I loaned Dave my ’net connection, so he could set himself up a gmail account.

He’s a northpaw, so you know. One who found getting the hang of left and right clicking difficult.

Based on that, I’m going to suggest to any right-hander’s who wish a taster of lefty life that you — come Left-Hander’s Day, August 13th — switch your mouse over to left hand use; you’ll need to alter the settings in the either the system preferences or control panel, depending on your operating systems, and not just move the mouse from one side to the other.

Frustrating, isn’t it … ?

It’s partly why I believe left-hander’s have many accidents; the world isn’t built for us.

And that those of us around are somewhat more adaptable than many right-handers, when it comes to scissors, guitars, and heavy machinery.

We’ve had to be.

Monday, 20 April 2009

Left Handed Mice.



You know, that’s something I meant to mention.

Mice!

Computer mice, at any rate.

Hmmm; you know I still haven’t managed to ever ask any one if it’s computer Mice, or computer Mouses


At any rate, I’m digressing.


I’m left-handed, and, for me as for many lefties, life can be a bit of a pain, at times. Things aren’t set up for us.

Scissors are a good example. Grab hold of a standard pair of kitchen scissor: they’re in the drawer, there.

You’ll notice that when you cut something with them, your thumb is the digit that’s moving the cutting blade, and that the cutting blade is the one that’s on the right-hand-side of the pair, and the one that is — if you will — the bottom blade of the pairª.

Obviously, with a ‘proper’ pair of left-handed scissors, the cutting blade is on the left hand side of the pair. They’re the mirror image of a right-handed pair, in other words.

There’s other things as well.

Again, little things, for the most part leap out at me in day to day life.

The ‘on’ button on my TV is on the left; the actual volume and colour controls …

Remote controls are laid out for right-hand useº.

The controls on the oven in my kitchen, and the door of my freezer, likewise.

Most European languages are written left to right. Very handy for right handers.

You take my point.

So as a leftie, getting my first Mac — a Performa 6400/200 — was something of a revelation.

Because of the standard one button Apple Mouse*.

One that you didn’t have to fiddle about with, to switch to left-hand use; you just put it on the other side of the keyboard.

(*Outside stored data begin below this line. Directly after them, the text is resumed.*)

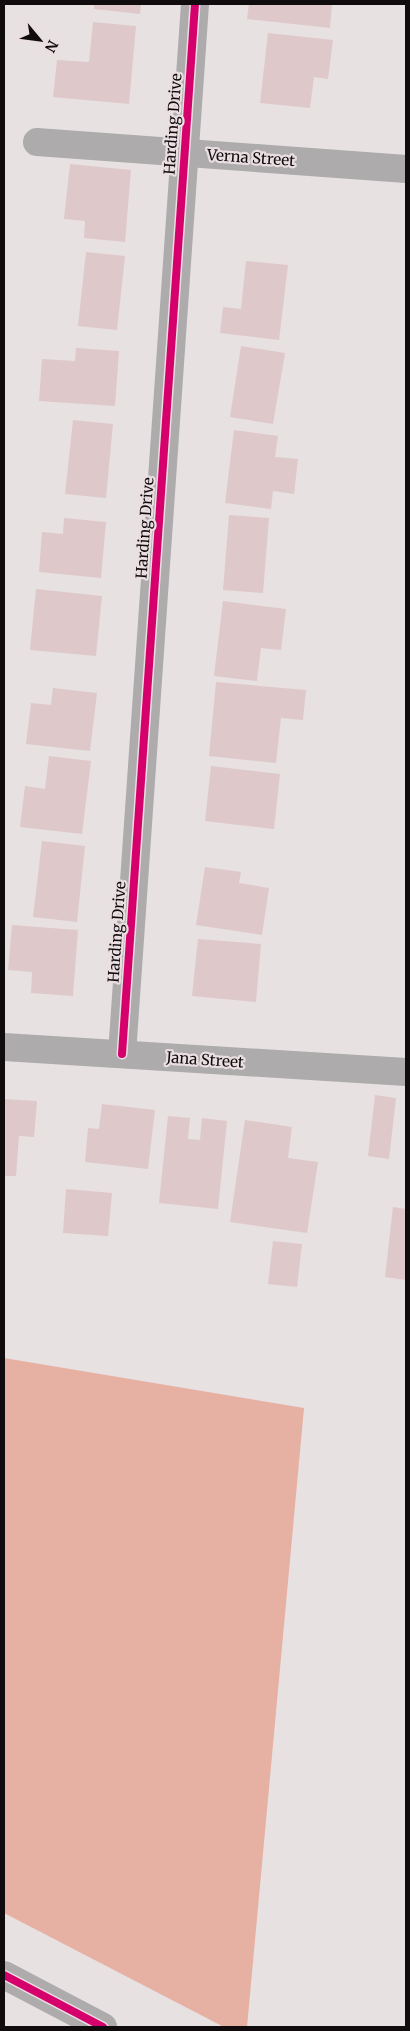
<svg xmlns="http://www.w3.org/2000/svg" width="410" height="2031" viewBox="0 0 410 2031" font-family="Merriweather,serif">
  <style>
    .forest { fill: #e6b0a3 }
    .building { fill: #dfc8ca }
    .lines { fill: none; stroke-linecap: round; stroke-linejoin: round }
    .minor { stroke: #adabac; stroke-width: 28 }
    .cycleway-casing { stroke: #eadee1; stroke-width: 11 }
    .cycleway { stroke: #d6006c; stroke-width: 8 }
    .labels { text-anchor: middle; stroke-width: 4.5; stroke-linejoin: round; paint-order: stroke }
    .street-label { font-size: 15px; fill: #100c0e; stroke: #eadee1 }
  </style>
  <rect width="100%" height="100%" fill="#e7e1e2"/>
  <path class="forest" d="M 4,1358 L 304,1408 L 247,2027 L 224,2027 L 4,1913 Z"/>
  <g class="building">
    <path d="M 94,4 L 141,4 L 140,14 L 94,9 Z"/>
    <path d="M 249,4 L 332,4 L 330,28 L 247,19 Z"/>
    <path d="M 93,22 L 136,26 L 129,104 L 53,97 L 57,60 L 89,62 Z"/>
    <path d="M 268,33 L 333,40 L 328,79 L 314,77 L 310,108 L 260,103 Z"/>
    <path d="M 70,164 L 131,170 L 125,242 L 84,238 L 85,221 L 64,219 Z"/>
    <path d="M 86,252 L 125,256 L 117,330 L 78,326 Z"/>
    <path d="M 246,261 L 288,265 L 279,340 L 220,333 L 223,307 L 241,309 Z"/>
    <path d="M 241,346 L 285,353 L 273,424 L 230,417 Z"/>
    <path d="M 76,348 L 119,351 L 115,406 L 39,401 L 42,359 L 75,361 Z"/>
    <path d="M 73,420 L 113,424 L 106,498 L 65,494 Z"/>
    <path d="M 234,430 L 278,436 L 275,457 L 298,459 L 294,494 L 273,491 L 271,509 L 225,503 Z"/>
    <path d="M 229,515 L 269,518 L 263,593 L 223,590 Z"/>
    <path d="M 64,518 L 106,522 L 101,578 L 39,572 L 42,532 L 63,534 Z"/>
    <path d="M 36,589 L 102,596 L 96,656 L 30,650 Z"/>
    <path d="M 223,601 L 286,609 L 281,650 L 261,648 L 257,681 L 214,676 Z"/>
    <path d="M 216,682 L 306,690 L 303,720 L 281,718 L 276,763 L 209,756 Z"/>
    <path d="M 53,688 L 97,693 L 90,751 L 26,744 L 31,703 L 51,705 Z"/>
    <path d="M 49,756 L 91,761 L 82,834 L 20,827 L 25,786 L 45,789 Z"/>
    <path d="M 211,766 L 280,774 L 274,829 L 205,821 Z"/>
    <path d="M 42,841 L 85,846 L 77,922 L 33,917 Z"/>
    <path d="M 205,867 L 241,872 L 239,883 L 269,888 L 262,935 L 196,925 Z"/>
    <path d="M 12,925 L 78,930 L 73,996 L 31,993 L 32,972 L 8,970 Z"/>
    <path d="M 198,939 L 261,944 L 256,1002 L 192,996 Z"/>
    <path d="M 375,1095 L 396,1098 L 389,1159 L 368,1156 Z"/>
    <path d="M 4,1099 L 37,1101 L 34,1137 L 19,1136 L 16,1176 L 4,1176 Z"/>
    <path d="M 102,1104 L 155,1110 L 148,1169 L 85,1162 L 88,1128 L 99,1129 Z"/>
    <path d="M 168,1116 L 190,1118 L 188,1139 L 200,1140 L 202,1118 L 227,1121 L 218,1209 L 159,1203 Z"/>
    <path d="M 245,1120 L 292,1127 L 288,1158 L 318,1162 L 307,1233 L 230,1222 Z"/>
    <path d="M 66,1189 L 112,1193 L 108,1236 L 63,1233 Z"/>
    <path d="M 393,1207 L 406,1209 L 406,1280 L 385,1277 Z"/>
    <path d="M 273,1241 L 302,1244 L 297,1287 L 268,1284 Z"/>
  </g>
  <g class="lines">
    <g class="minor">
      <path d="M 37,142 L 406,169"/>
      <path d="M 4,1047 L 406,1072"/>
      <path d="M 122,1054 L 195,4"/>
      <path d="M 4,1975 L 103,2027"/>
    </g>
    <g class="cycleway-casing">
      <g id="cycleway">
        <path d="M 122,1054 L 195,4"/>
        <path d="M 4,1975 L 103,2027"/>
      </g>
    </g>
    <use href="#cycleway" class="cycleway"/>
  </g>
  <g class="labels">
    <g class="street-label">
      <text transform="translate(173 124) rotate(-86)" y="5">Harding Drive</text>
      <text transform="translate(251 158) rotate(4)" y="5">Verna Street</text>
      <text transform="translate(145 528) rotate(-86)" y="5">Harding Drive</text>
      <text transform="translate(117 932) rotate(-86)" y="5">Harding Drive</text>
      <text transform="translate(205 1060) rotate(4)" y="5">Jana Street</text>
    </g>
  </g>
  <rect width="410" height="2031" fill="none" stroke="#100c0e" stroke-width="10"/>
  <g transform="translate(40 40) rotate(119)" stroke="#eadee1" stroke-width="4" paint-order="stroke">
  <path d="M0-4L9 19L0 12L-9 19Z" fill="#100c0e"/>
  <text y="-8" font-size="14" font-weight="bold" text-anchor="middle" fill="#100c0e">N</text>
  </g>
</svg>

The equivalent of a right click was almost as easy, as well. Instead of using the extra button on a two button mouse, you just hit the ctrl button, when you did a mouse click. And it didn’t matter which ctrl button, as there’s two on every keyboard.

Now, granted, I’ve got my wired Mighty Mouse set up for two-button use. But for two button, left handed use. I love confusing people.

Setting the mouse couldn’t have been easier.


Actually, now I think of it, seeing the mildly confused look when right hander’s use a left handed mouse is fun too.

Especially when I tell someone to left click …

Just as a final point, there’s an interesting article from ABC news, here, an interesting site by E. Stephen Mack on lefthandedness, here. You can also read about this year’s International Left Hander’s Day, here.





* Pictured above are the current wireless Mighty Mouse, and the Apple Mouse that shipped with the Performa. Oh, and my left hand. Ummm …

º Something that doesn’t seem to be an issue with the older model iPod I’ve got, nor the remote control that shipped with the Mini.

ª A long time ago, I worked at Arnold’s Gift Centre, in Brentwood High Street; a shop that sold enough near anything. We had a sales rep in, once, from kitchen-ware company Brabantia. Complete the company’s latest product, their ‘left handed’ scissors. The boss got me to have a look at them, to see what I thought. I made a point of laughing. Derisively. The scissors in question were a ‘normal’ right handed pair … with left handed handles. And a fat lot of good to anyone. You can imagine, can’t you?